Log fields - Data Collection| Alibaba Cloud Documentation Center

Log fields

Edit in GitHub

Last Updated: Sep 14, 2020 Edit in GitHub

This topic describes the fields of Web Application Firewall (WAF) access and attack log entries.


Log field	Description
__topic__	The topic of a log entry. Valid value: waf_access_log.
acl_action	The action that performed by WAF to respond to a request based on an HTTP ACL policy, for example, pass, drop, or captcha. If the value is null or a hyphen (-), this field also indicates the pass action.
acl_blocks	Indicates whether a request is blocked by an HTTP ACL policy. If the value is 1, the request is blocked. If the value is not 1, the request is passed.
antibot	The type of an Anti-Bot Service protection policy that is matched. Valid values: ratelimit: frequency control sdk: app protection algorithm: intelligent algorithm intelligence: bot threat intelligence acl: HTTP ACL policy blacklist: blacklist
antibot_action	The action that is performed based on an Anti-Bot Service protection policy. Valid values: challenge: verify a request by using an embedded JavaScript drop: block report: log access events captcha: verify a request by using a slider captcha
block_action	The type of a WAF protection feature that is matched. Valid values: tmd: protection against HTTP flood attacks waf: protection against Web application attacks acl: HTTP ACL policy geo: region blocking antifraud: data risk control antibot: anti-bot
body_bytes_sent	The size of an HTTP message body that is sent to a client. Unit: bytes.
cc_action	The action that is performed based on an HTTP flood protection policy. The action can be captcha, challenge, close, login, n, none, pass, or wait.
cc_blocks	Indicates whether a request is blocked by the HTTP flood protection feature. If the value is 1, the request is blocked. If the value is not 1, the request is passed.
cc_phase	The HTTP flood protection policy that is matched. The policy can be qps_overmax, seccookie, server_args_blacklist, server_cookie_blacklist, server_header_blacklist, server_ip_blacklist, or static_whitelist.
content_type	The content type of an access request.
host	The origin server.
http_cookie	The HTTP cookie header.
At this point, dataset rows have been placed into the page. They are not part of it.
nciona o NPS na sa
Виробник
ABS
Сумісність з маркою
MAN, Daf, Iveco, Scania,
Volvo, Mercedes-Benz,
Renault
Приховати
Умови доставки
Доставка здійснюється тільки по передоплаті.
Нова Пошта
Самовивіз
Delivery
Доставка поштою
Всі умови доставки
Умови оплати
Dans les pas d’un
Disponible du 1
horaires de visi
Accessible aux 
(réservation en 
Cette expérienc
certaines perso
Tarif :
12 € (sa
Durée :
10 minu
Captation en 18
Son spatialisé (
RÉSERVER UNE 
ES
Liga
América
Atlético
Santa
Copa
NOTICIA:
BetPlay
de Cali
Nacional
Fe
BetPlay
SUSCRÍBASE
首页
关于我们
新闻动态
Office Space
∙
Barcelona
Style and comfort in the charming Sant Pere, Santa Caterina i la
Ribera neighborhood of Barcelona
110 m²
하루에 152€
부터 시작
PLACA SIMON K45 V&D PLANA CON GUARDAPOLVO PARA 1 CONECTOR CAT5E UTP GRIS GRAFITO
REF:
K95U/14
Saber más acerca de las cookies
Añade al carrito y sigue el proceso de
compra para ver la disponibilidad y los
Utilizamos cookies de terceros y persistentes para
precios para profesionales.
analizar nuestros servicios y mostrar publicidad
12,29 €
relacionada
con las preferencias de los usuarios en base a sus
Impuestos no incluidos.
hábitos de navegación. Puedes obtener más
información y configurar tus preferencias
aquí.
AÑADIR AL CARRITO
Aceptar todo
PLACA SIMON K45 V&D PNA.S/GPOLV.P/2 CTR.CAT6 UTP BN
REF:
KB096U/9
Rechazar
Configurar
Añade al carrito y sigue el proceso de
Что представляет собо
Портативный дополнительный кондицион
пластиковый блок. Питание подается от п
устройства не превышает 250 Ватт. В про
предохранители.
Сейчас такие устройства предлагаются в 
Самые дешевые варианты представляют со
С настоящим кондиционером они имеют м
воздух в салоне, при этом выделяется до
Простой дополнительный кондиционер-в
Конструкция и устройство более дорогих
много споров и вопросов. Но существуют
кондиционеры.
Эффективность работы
This field includes client information.
http_referer	The HTTP referer header. This field includes source URL information. If no source URL information is logged, a hyphen (-) is displayed.
http_user_agent	The User-Agent HTTP header. This field includes information such as a client browser and an operating system.
http_x_forwarded_for	The X-Forwarded-For (XFF) HTTP header. This field identifies the real IP address of a client that connects to a web server by using an HTTP proxy or load balancing device.
https	Indicates whether a request is an HTTPS request. Valid values: true: The request is an HTTPS request. false: The request is an HTTP request.
matched_host	The matched origin server, which can be a wildcard domain name. If no origin server is matched, a hyphen (-) is displayed.
querystring	The query string in a request URL.
real_client_ip	The real IP address of a client. If no real IP address can be obtained, a hyphen (-) is displayed.
region	The region where a WAF instance resides.
remote_addr	The IP address of a client that sends an access request.
remote_port	The port number of a client that sends an access request.
request_length	The size of a request. Unit: bytes.
request_method	The method of an HTTP access request.
request_path	The relative path of a request. The query string is not included.
request_time_msec	The duration in which a request is processed. Unit: milliseconds.
request_traceid	The unique ID of a request that is traced by WAF.
server_protocol	The type and version number of a response protocol that is used by an origin server.
status	The HTTP status code that is returned by WAF to a client.
time	The time when a request is sent.
ua_browser	The information of a browser that sends a request.
ua_browser_family	The family of a browser that sends a request.
ua_browser_type	The type of a browser that sends a request.
ua_browser_version	The version of a browser that sends a request.
ua_device_type	The type of a client.
ua_os	The operating system of a client.
ua_os_family	The family of the operating system that runs on a client.
upstream_addr	The list of back-to-origin IP addresses used by WAF. These IP addresses are separated by commas (,). Each IP address is in the IP:Port format.
upstream_ip	The IP address of an origin server that responds to a request. For example, if the origin server is an Elastic Compute Service (ECS) instance, the value of this field is the IP address of the ECS instance.
upstream_response_time	The duration in which an origin server processes a WAF request. Unit: seconds. If a hyphen (-) is returned, this field indicates that the response times out.
upstream_status	The status code that an origin server returns to WAF. If a hyphen (-) is returned, the request is blocked by WAF or the response from the origin server times out.
user_id	The ID of an Alibaba Cloud account.
waf_action	The action that is performed based on a Web attack protection policy. If the value is block, the request is blocked. If the value is not block, the request is passed.
web_attack_type	The type of a web attack, for example, code_exec, lfilei, other, rfilei, sqli, webshell, or xss.
waf_rule_id	The ID of a WAF rule that is matched.
cc_rule_id	The ID of an HTTP flood attack rule that is matched.